Pengesahan RUU tersebut terjadi setelah serangkaian kebocoran data dan penyelidikan dugaan pelanggaran di perusahaan dan lembaga pemerintah di Indonesia, perusahaan asuransi negara, perusahaan telekomunikasi dan layanan publik hingga aplikasi pelacakan kontak COVID-19 yang mengungkapkan vaksinasi Presiden Joko Widodo catatan.
Anggota parlemen sangat menyetujui RUU tersebut, yang memberi wewenang kepada presiden untuk membentuk badan pengawas untuk menangani penangan data karena melanggar aturan untuk mendistribusikan atau mengumpulkan data pribadi.
Bergabunglah sekarang untuk akses GRATIS tanpa batas ke Reuters.com
Denda terbesar adalah 2% dari pendapatan tahunan perusahaan dan asetnya dapat disita atau dilelang. Undang-undang memberikan periode “penyesuaian” dua tahun, tetapi tidak menentukan bagaimana pelanggaran akan ditangani selama fase ini.
Undang-undang menyatakan bahwa individu dapat dipenjara hingga enam tahun karena memalsukan data pribadi untuk keuntungan pribadi atau hingga lima tahun karena mengumpulkan data pribadi secara tidak sah.
Pengguna berhak atas kompensasi atas pelanggaran data dan dapat menarik persetujuan mereka atas penggunaan data mereka.

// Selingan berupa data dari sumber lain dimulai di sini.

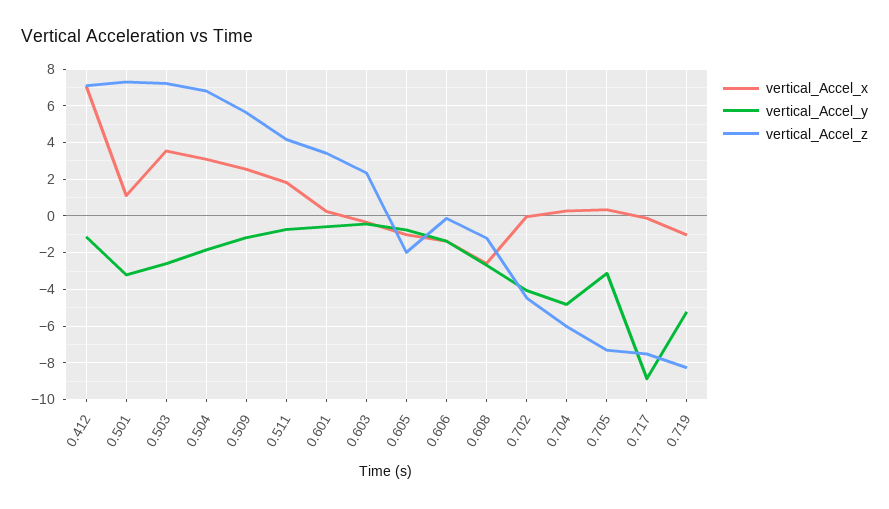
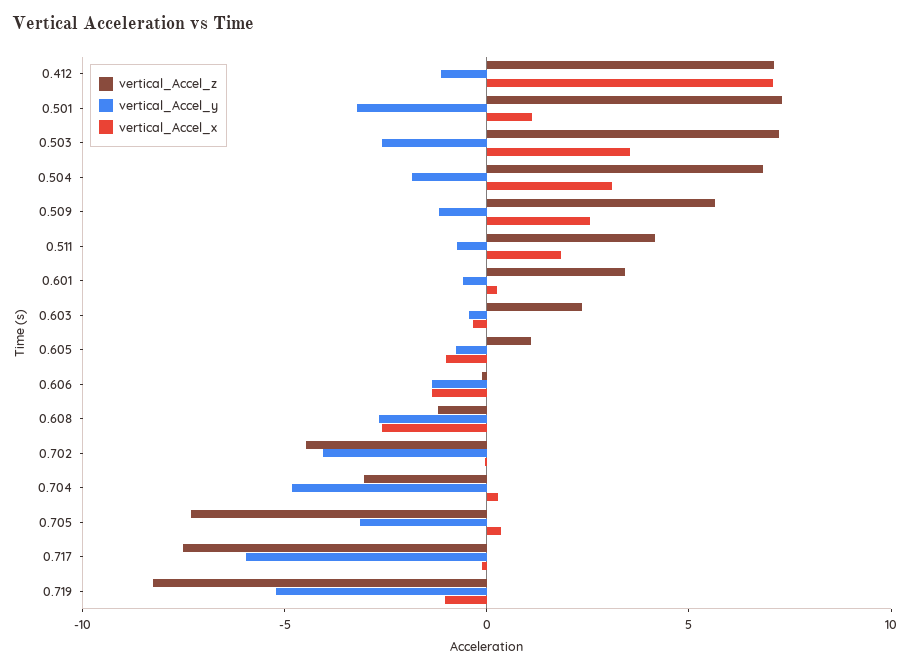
vertical_Accel_z, 0.605: -2 -> 1
vertical_Accel_z, 0.704: -6 -> -3
vertical_Accel_y, 0.717: -9 -> -6

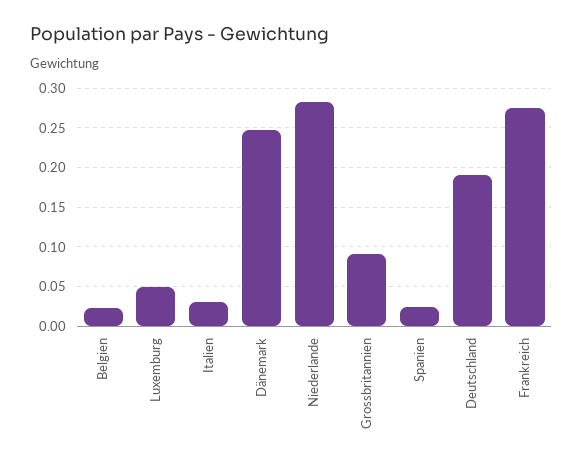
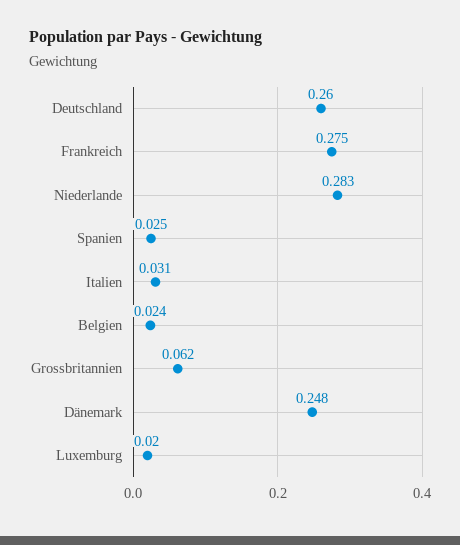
Luxemburg: 0.05 -> 0.02
Grossbritannien: 0.09 -> 0.062
Deutschland: 0.19 -> 0.26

Abdul Kharis Almasyhari, anggota komisi yang mengawasi undang-undang tersebut, mengatakan itu berarti negara memastikan perlindungan data pribadi rakyatnya.
Menteri Komunikasi Johnny G. Plate mengatakan pengesahan RUU tersebut “menandai era baru dalam pengelolaan data pribadi di Indonesia.”
“Salah satu kewajiban penyelenggara data elektronik, baik publik maupun swasta, adalah memastikan perlindungan data pribadi di sistem mereka,” katanya kepada wartawan.
Undang-undang tersebut juga akan memfasilitasi transfer data antara Indonesia dan negara-negara dengan undang-undang serupa, kata anggota parlemen Nico Siahaan.
Undang-undang tersebut telah berjalan sejak 2016 dan telah terhenti oleh perdebatan tentang hukuman finansial dan pengawasan pengawas, kata anggota parlemen. Pihak berwenang mengatakan undang-undang itu didasarkan pada undang-undang Uni Eropa.
Wahyudi Djafar, yang mempelajari perlindungan data Lembaga Penelitian dan Advokasi Kebijakan, mempertanyakan apakah sanksi tersebut cukup berat untuk memaksa instansi pemerintah memperbaiki penanganan datanya.
Bergabunglah sekarang untuk akses GRATIS tanpa batas ke Reuters.com
Pelaporan oleh Stanley Widianto; Diedit oleh Ed Davies dan Martin Petty
Standar kami: Prinsip Kepercayaan Thomson Reuters.
“Sarjana makanan bersertifikat. Pencinta internet. Guru budaya pop. Gamer yang tidak menyesal. Penggemar musik fanatik.”